* **Brontekst**:
++++++++++

De curator, totally deadpan, spreekt zich niet of nauwelijks uit over zijn beweegredenen, wat natuurlijk niet wil zeggen dat hij afwezig is. Op 21 april gaf Küng een performance in het Leopold-Hoesch-Museum in Düren, als een introductie op de tentoonstelling. De titels van alle 259 tentoongestelde ‘lege’ kunstenaarsboeken stonden op bladwijzers, die hij in een stapeltje in zijn hand hield. De volgorde was schijnbaar willekeurig: één voor één werden de titels voorgelezen, waarna de bladwijzer telkens op de grond werd gegooid.

De laatste titel die werd uitgesproken tijdens de performance was Conceptual Art for Dummies, een boek uit 2011 van de Nederlandse kunstenaar Christiaan Wikkerink, waarin inderdaad heel wat samenkomt, en waaraan de performance ook weer een titel ontleende. Een dummy is immers, in het Engels, een ‘stom, sprakeloos persoon’, afgeleid van het woord dumb. Daarnaast verwijst het woord ook naar een buiksprekerspop of een crash test dummy, een op een mens lijkende pop, onder meer gebruikt bij het testen van auto’s. In de boekenwereld is een dummy dan weer een onbedrukt demonstratie-exemplaar van een boek. En er is tot slot ook de bekende reeks met titels als Autocad 2002 for Dummies of Footbal for Dummies: instructieboeken over uiteenlopende onderwerpen, gericht op mensen die weinig of niets van deze onderwerpen afweten. Conceptual Art for Dummies, het boek van Wikkerink, is – uiteraard – leeg, en dat 348 pagina’s lang. De cover is gemodelleerd op de bekende reeks, maar problematiseert of ironiseert ook de ‘leegte’ van de conceptuele kunst, als ‘het maken van ideeënkunst voor mensen die geen toegang hebben tot kunstscholen’, samengevat in de slagzin: Make art disappear! De editie, zo blijkt ook uit de cover, dateert van een tijdje terug: 1968, het jaar waarin er heel wat gebeurde, maar waarin ook een aantal klassieke kunstenaarsboeken verschenen, zoals van Ed Ruscha, Lawrence Weiner en Dieter Roth.

++++++++++

* **Opdracht A**: Pas in de lijst de regels aan vanaf de regel met "Шницель из филе" tot en met het einde van de lijst, allebei meegerekend: zet overal "values" in plaats van "data" en laat de rest ongewijzigd. Laat de afbeeldingen weg uit je antwoord.
De lijst die nu volgt heeft niets met de tekst te maken.

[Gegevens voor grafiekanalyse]
++++++++++

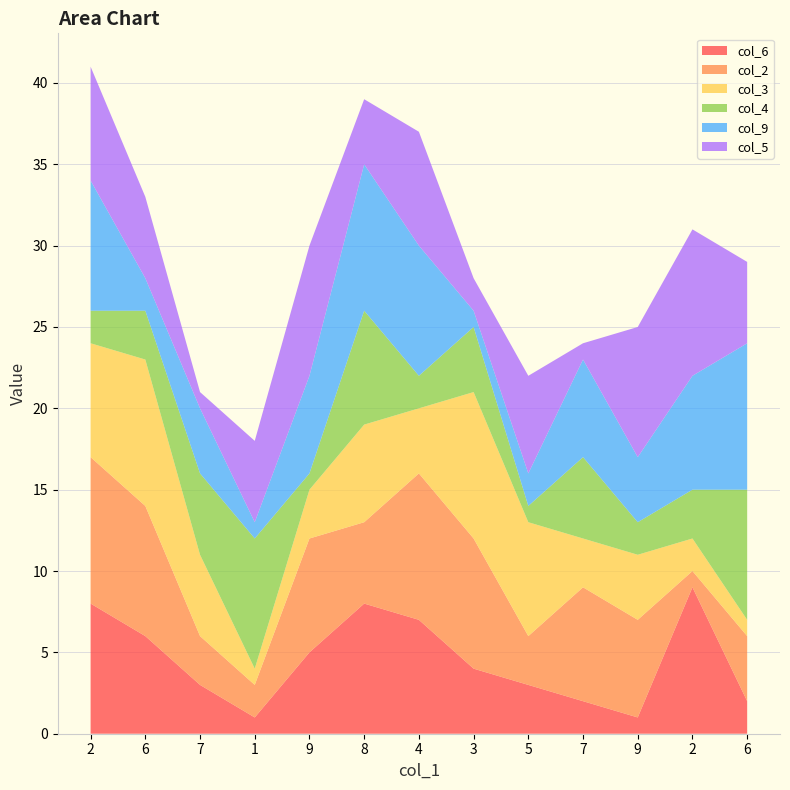

Reading left to right, transcribe all the data shown in this chart.

col_6: 2=8	6=6	7=3	1=1	9=5	8=8	4=7	3=4	5=3	7=2	9=1	2=9	6=2
col_2: 2=9	6=8	7=3	1=2	9=7	8=5	4=9	3=8	5=3	7=7	9=6	2=1	6=4
col_3: 2=7	6=9	7=5	1=1	9=3	8=6	4=4	3=9	5=7	7=3	9=4	2=2	6=1
col_4: 2=2	6=3	7=5	1=8	9=1	8=7	4=2	3=4	5=1	7=5	9=2	2=3	6=8
col_9: 2=8	6=2	7=4	1=1	9=6	8=9	4=8	3=1	5=2	7=6	9=4	2=7	6=9
col_5: 2=7	6=5	7=1	1=5	9=8	8=4	4=7	3=2	5=6	7=1	9=8	2=9	6=5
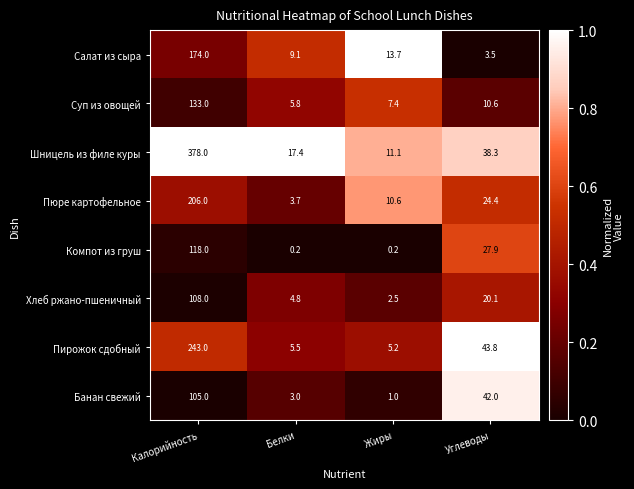

Rank the series by their maximum value, from highest to lowest.

Шницель из филе куры, Пирожок сдобный, Пюре картофельное, Салат из сыра, Суп из овощей, Компот из груш, Хлеб ржано-пшеничный, Банан свежий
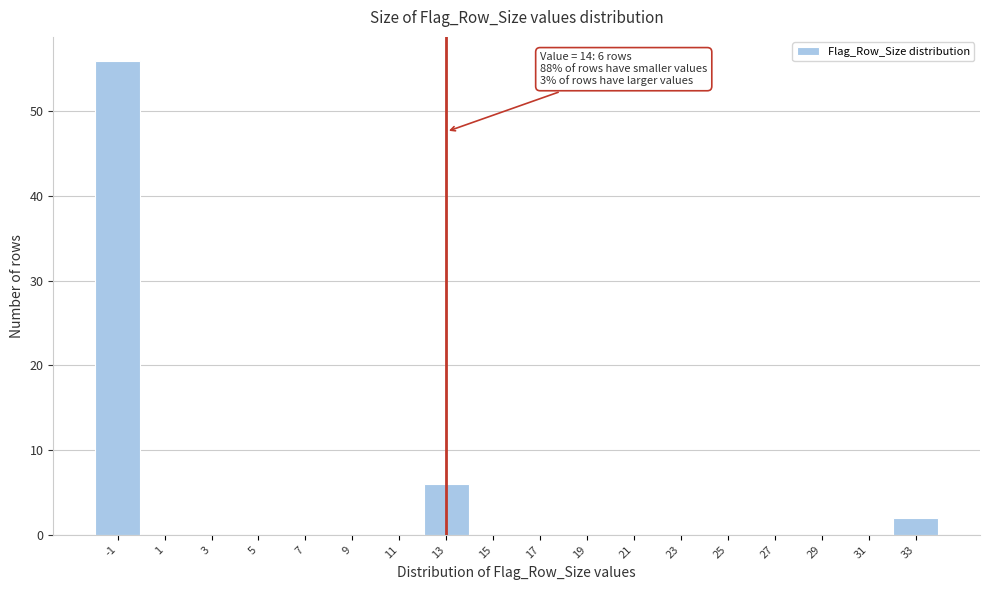

Where is the data nearest to the value 28?

13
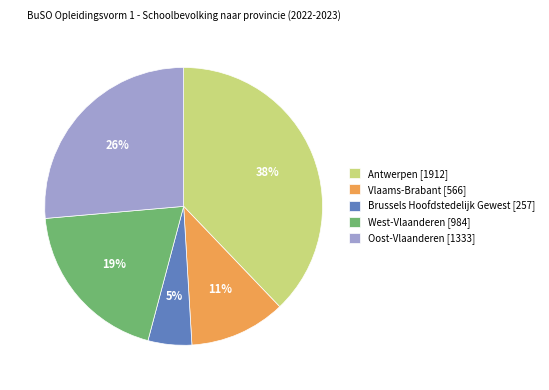

Which has a higher value, Vlaams-Brabant [566] or Oost-Vlaanderen [1333]?

Oost-Vlaanderen [1333]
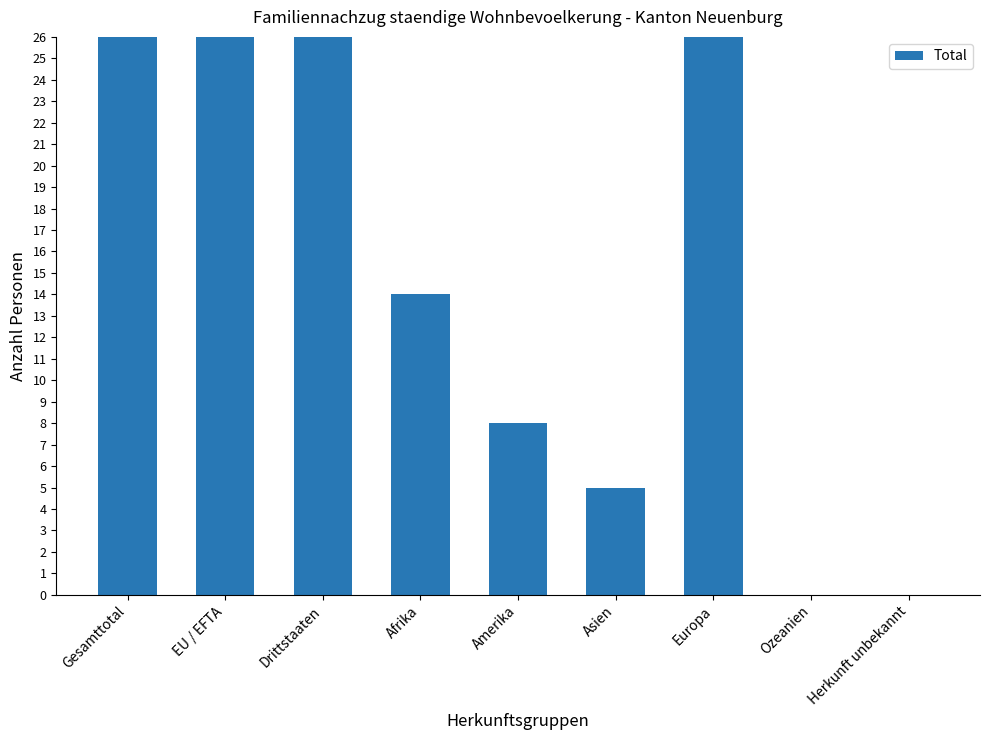

At which label does the data first exceed 14?

Gesamttotal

++++++++++

* **Opdracht B**:
Beantwoord met de tekst over lege kunstenaarsboeken:
(i) Op welke datum gaf Küng de performance in het Leopold-Hoesch-Museum?
(ii) Hoeveel lege kunstenaarsboeken werden tentoongesteld?
(iii) Hoeveel pagina's telt het boek van Wikkerink?

* **Antwoord A**:
Шницель из филе куры, Пирожок сдобный, Пюре картофельное, Салат из сыра, Суп из овощей, Компот из груш, Хлеб ржано-пшеничный, Банан свежий

Where is the values nearest to the value 28?

13

Which has a higher value, Vlaams-Brabant [566] or Oost-Vlaanderen [1333]?

Oost-Vlaanderen [1333]

At which label does the values first exceed 14?

Gesamttotal

* **Antwoord B**:
(i) Op 21 april.
(ii) 259.
(iii) 348.